» Data for this exercise:
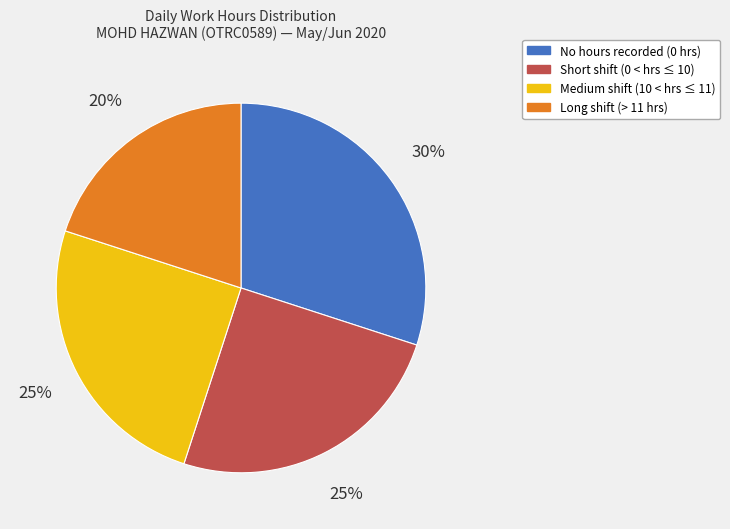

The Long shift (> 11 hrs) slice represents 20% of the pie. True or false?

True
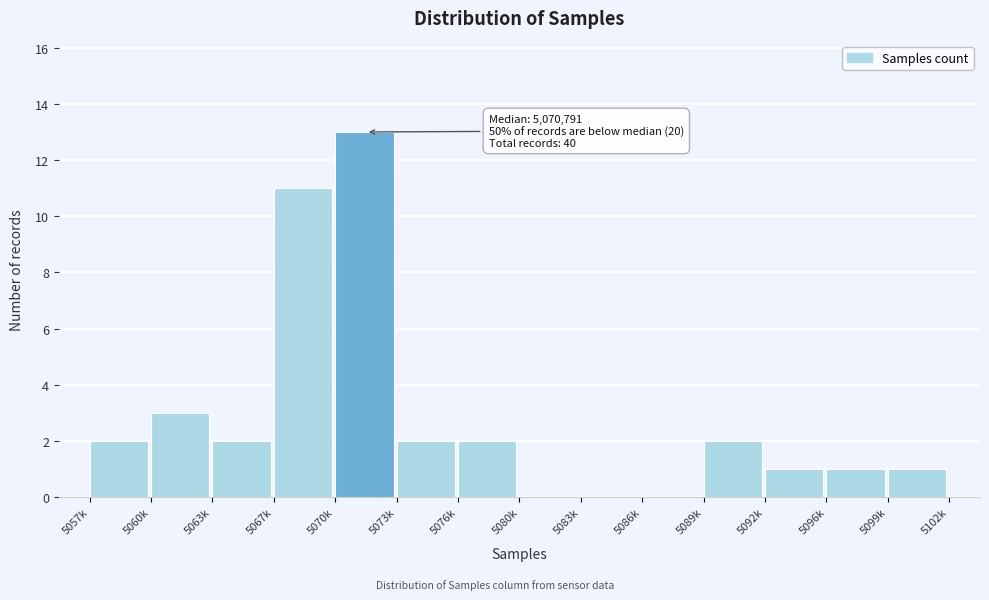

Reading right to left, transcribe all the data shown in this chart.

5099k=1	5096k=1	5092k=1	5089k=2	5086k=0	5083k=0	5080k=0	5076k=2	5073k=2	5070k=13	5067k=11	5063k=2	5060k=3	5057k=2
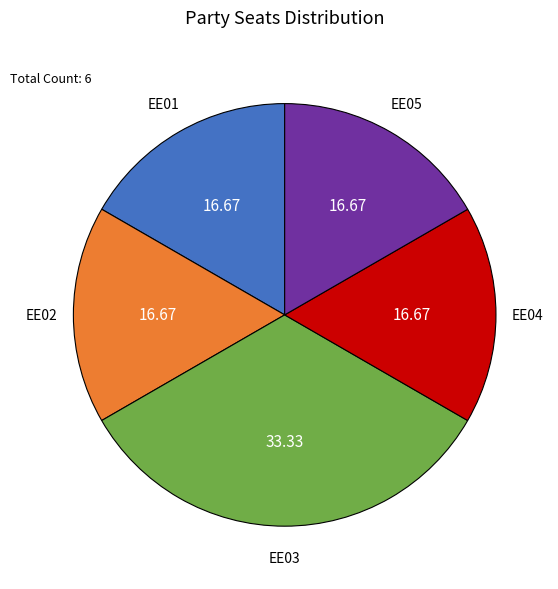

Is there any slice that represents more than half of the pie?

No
...
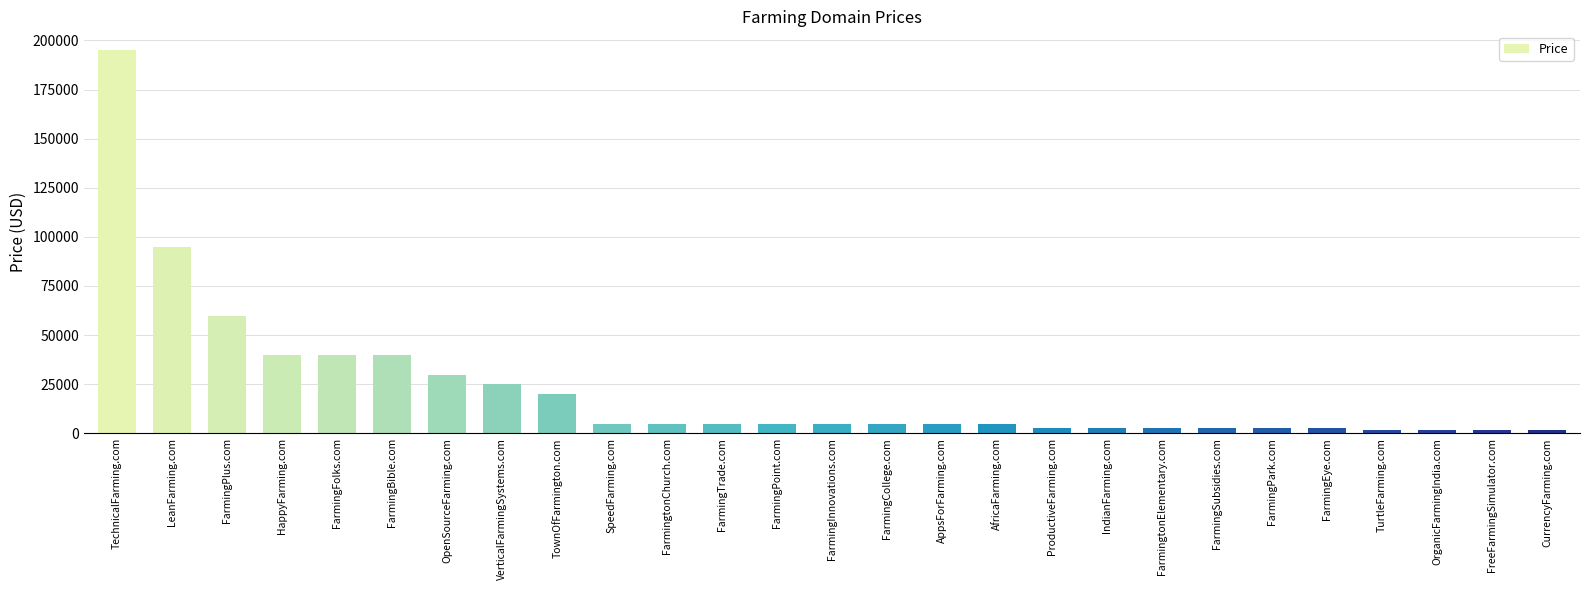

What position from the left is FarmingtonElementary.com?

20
...
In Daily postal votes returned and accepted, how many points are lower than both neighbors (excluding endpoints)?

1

» About this exercise: Copy the data verbatim, starting at the line containing "The Long shift" and ending at the line containing "Is there any", both lines included. Leave out the pictures.

» Problem solution:
The Long shift (> 11 hrs) slice represents 20% of the pie. True or false?

True

Reading right to left, transcribe all the data shown in this chart.

5099k=1	5096k=1	5092k=1	5089k=2	5086k=0	5083k=0	5080k=0	5076k=2	5073k=2	5070k=13	5067k=11	5063k=2	5060k=3	5057k=2

Is there any slice that represents more than half of the pie?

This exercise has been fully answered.